4. On behalf of the public counsel, the commission shall render a statement of such assessment to each such public utility on or before July first and the amount so assessed to each such public utility shall be paid by it to the director of revenue in full on or before July fifteenth next following the rendition of such statement, except that any such public utility may at its election pay such assessment in four equal installments not later than the following dates next following the rendition of such statement, to wit: July fifteenth, October fifteenth, January fifteenth, and April fifteenth. The director of revenue shall remit such payments to the state treasurer.
5. The state treasurer shall credit such payments to a special fund, which is hereby created, to be known as "The Public Counsel Fund", which fund, or its successor fund created under section 33.571, shall be devoted solely to the payment of expenditures actually incurred by the public counsel and attributable to his or her responsibilities under sections 386.700 through 386.715. Any amount remaining in such special fund or its successor fund at the end of any fiscal year shall not revert to the general revenue fund, but shall be applicable to the payment of such expenditures of the public counsel in the succeeding fiscal year and shall be applied by the public counsel to the reduction of the amount to be assessed to such public utilities in such succeeding fiscal year, such reduction to be allocated to each group of public utilities in proportion to the respective gross intrastate operating revenues of the respective groups during the preceding calendar year.

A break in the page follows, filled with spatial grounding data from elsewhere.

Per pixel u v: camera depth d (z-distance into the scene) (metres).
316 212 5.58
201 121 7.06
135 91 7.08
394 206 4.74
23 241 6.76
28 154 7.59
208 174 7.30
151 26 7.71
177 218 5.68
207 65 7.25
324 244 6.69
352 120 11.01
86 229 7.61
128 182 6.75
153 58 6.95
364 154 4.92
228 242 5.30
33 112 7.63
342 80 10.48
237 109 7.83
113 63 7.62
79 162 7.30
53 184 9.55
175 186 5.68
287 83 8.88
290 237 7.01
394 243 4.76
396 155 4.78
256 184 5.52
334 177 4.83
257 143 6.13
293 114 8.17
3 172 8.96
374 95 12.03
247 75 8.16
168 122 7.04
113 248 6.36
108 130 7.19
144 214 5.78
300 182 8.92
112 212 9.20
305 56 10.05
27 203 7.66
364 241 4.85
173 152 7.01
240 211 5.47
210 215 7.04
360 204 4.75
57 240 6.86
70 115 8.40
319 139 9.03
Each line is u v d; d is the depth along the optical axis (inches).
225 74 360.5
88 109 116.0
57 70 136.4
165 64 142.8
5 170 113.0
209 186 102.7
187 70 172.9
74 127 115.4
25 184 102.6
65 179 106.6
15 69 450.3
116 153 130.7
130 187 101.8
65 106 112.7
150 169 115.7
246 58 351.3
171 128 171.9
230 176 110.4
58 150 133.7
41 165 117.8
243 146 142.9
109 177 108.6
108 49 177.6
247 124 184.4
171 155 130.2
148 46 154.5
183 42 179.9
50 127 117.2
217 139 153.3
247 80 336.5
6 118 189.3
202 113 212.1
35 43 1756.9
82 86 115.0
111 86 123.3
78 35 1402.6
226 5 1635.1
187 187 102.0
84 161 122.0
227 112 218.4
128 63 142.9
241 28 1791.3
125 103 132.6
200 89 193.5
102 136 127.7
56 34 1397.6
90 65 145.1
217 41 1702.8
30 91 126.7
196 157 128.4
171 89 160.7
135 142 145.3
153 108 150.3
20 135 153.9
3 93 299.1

6. In order to enable the public counsel to make the allocations and assessments provided for in this section, each public utility subject to the jurisdiction of the commission shall file with the commission on or before March thirty-first of each year, a statement under oath showing its gross intrastate operating revenues for the preceding calendar year, and if any public utility shall fail to file such statement within the time established in this subsection, the commission shall estimate such revenue. Such estimate shall be binding on such public utility for the purpose of this section.